_Required action 1_:
Using the California Senate Bill 738 text below, decide whether each statement agrees with it. Answer yes or no for each, and quote the text's exact deciding words. (a) The bill would amend Sections 2105 and 17708.02 of the Corporations Code. (b) The bill's status shows that it passed. (c) Under the General Corporation Law, a foreign corporation that transacts intrastate business without complying is guilty of a felony.
_Required action 2_:
Rewrite the paragraph of the California Senate Bill 738 text that begins "The General Corporation Law (GCL) prohibits" as a short bulleted list that keeps its main facts.

[Document excerpt — start]

Bill Text: CA SB738 | 2023-2024 | Regular Session | Amended


Bill Title: Corporate Transparency Act: foreign corporations: certificate of qualification.

Spectrum: Partisan Bill (Democrat 1-0)

Status: (Failed) 2024-02-01 - Returned to Secretary of Senate pursuant to Joint Rule 56. [SB738 Detail]

Download: California-2023-SB738-Amended.html

Amended  IN  Senate  March 21, 2023

CALIFORNIA LEGISLATURE— 2023–2024 REGULAR SESSION

Senate Bill
No. 738


Introduced by Senator Hurtado

February 17, 2023


An act to amend Sections 2105 and 17708.02 of the Corporations Code, relating to businesses.


LEGISLATIVE COUNSEL'S DIGEST


SB 738, as amended, Hurtado. Secretary of State: business filings: foreign-owned shell companies. Corporate Transparency Act: foreign corporations: certificate of qualification.
The General Corporation Law (GCL) prohibits a foreign corporation from transacting intrastate business, as defined, without having first obtained from the Secretary of State a certificate of qualification and stating, as prescribed, certain information, including the state or place of its incorporation or organization and a statement that the foreign corporation is authorized to exercise its powers and privileges in that state or place of its incorporation or organization. The GCL makes a foreign corporation that transacts intrastate business without complying with the GCL guilty of a misdemeanor.

[Document excerpt — finish]
[Recorded information — start]

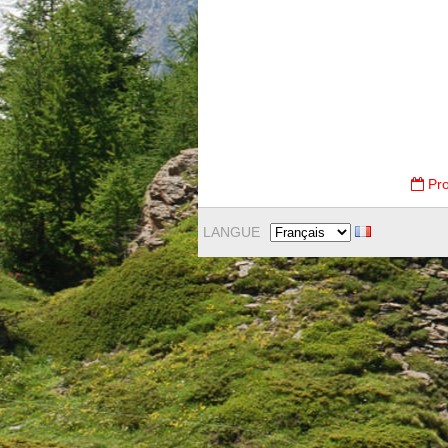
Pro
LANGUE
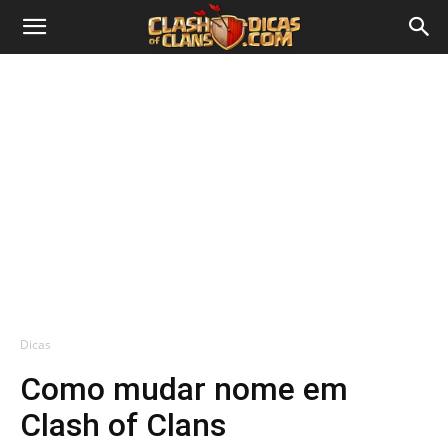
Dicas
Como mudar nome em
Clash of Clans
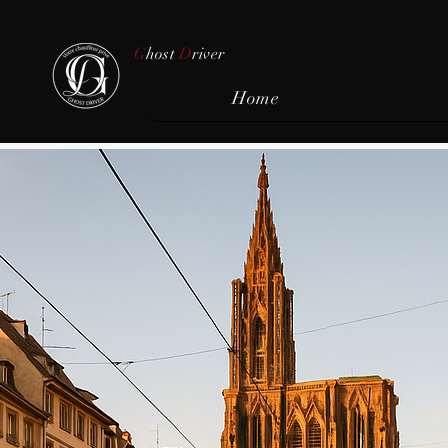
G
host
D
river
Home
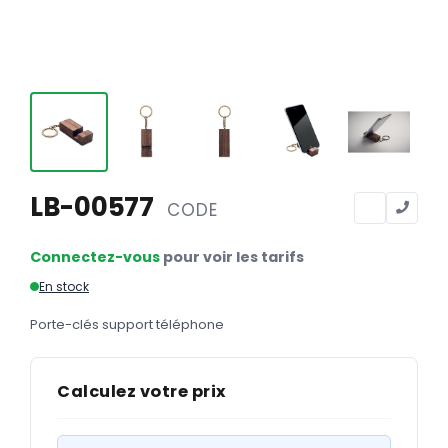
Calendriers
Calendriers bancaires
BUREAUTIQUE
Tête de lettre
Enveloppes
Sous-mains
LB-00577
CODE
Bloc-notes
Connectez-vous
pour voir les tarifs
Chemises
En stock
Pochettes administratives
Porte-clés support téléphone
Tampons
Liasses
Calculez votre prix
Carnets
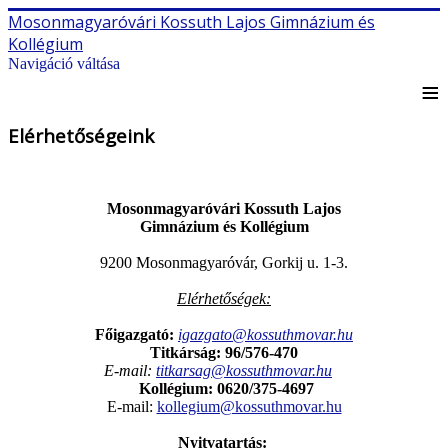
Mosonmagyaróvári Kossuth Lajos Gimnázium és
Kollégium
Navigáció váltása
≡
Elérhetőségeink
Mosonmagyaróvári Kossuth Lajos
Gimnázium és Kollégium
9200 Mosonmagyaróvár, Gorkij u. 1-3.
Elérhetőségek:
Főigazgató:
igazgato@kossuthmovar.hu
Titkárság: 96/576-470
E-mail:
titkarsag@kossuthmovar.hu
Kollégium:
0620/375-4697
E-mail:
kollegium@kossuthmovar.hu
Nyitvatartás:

[Recorded information — finish]
[Recorded information — start]

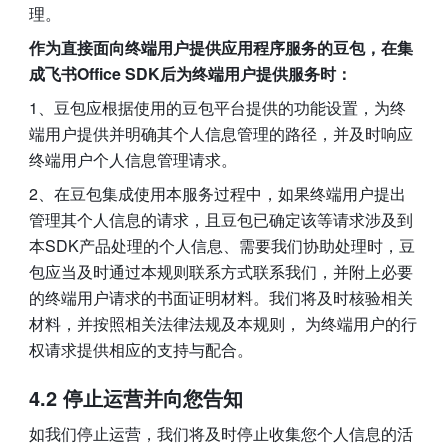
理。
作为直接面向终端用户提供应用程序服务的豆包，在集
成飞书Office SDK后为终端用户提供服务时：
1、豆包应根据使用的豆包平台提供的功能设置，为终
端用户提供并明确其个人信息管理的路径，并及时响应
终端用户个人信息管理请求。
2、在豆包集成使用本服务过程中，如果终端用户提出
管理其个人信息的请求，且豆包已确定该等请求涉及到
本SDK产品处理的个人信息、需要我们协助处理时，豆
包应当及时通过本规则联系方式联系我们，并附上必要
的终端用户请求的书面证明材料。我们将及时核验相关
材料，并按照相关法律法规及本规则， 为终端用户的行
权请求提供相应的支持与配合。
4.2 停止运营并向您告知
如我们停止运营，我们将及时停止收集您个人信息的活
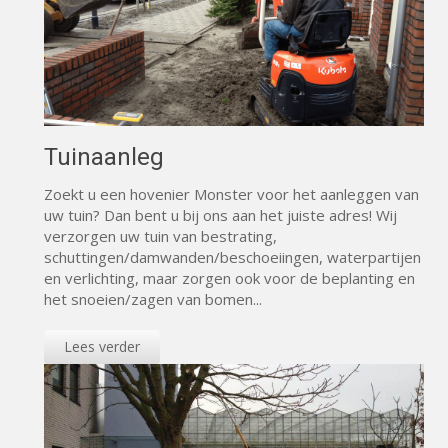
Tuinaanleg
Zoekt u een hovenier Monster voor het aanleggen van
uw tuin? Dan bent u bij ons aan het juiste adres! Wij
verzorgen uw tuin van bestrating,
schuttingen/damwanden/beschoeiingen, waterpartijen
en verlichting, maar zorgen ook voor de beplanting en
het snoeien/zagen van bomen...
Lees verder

[Recorded information — finish]
[Recorded information — start]

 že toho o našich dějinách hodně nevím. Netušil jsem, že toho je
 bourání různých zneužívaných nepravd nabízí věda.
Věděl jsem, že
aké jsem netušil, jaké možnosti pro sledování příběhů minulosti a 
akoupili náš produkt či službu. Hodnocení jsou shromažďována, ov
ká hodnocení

[Recorded information — finish]

_Your solution 1_:
(a) Yes: "An act to amend Sections 2105 and 17708.02 of the Corporations Code, relating to businesses."
(b) No: "(Failed) 2024-02-01 - Returned to Secretary of Senate pursuant to Joint Rule 56."
(c) No: "The GCL makes a foreign corporation that transacts intrastate business without complying with the GCL guilty of a misdemeanor."

_Your solution 2_:
- The General Corporation Law (GCL) bars a foreign corporation from transacting intrastate business until it has obtained a certificate of qualification from the Secretary of State.
- To obtain the certificate, the corporation must state certain information, including:
  - the state or place where it is incorporated or organized
  - a statement that it is authorized to exercise its powers and privileges there
- A foreign corporation that transacts intrastate business without complying with the GCL is guilty of a misdemeanor.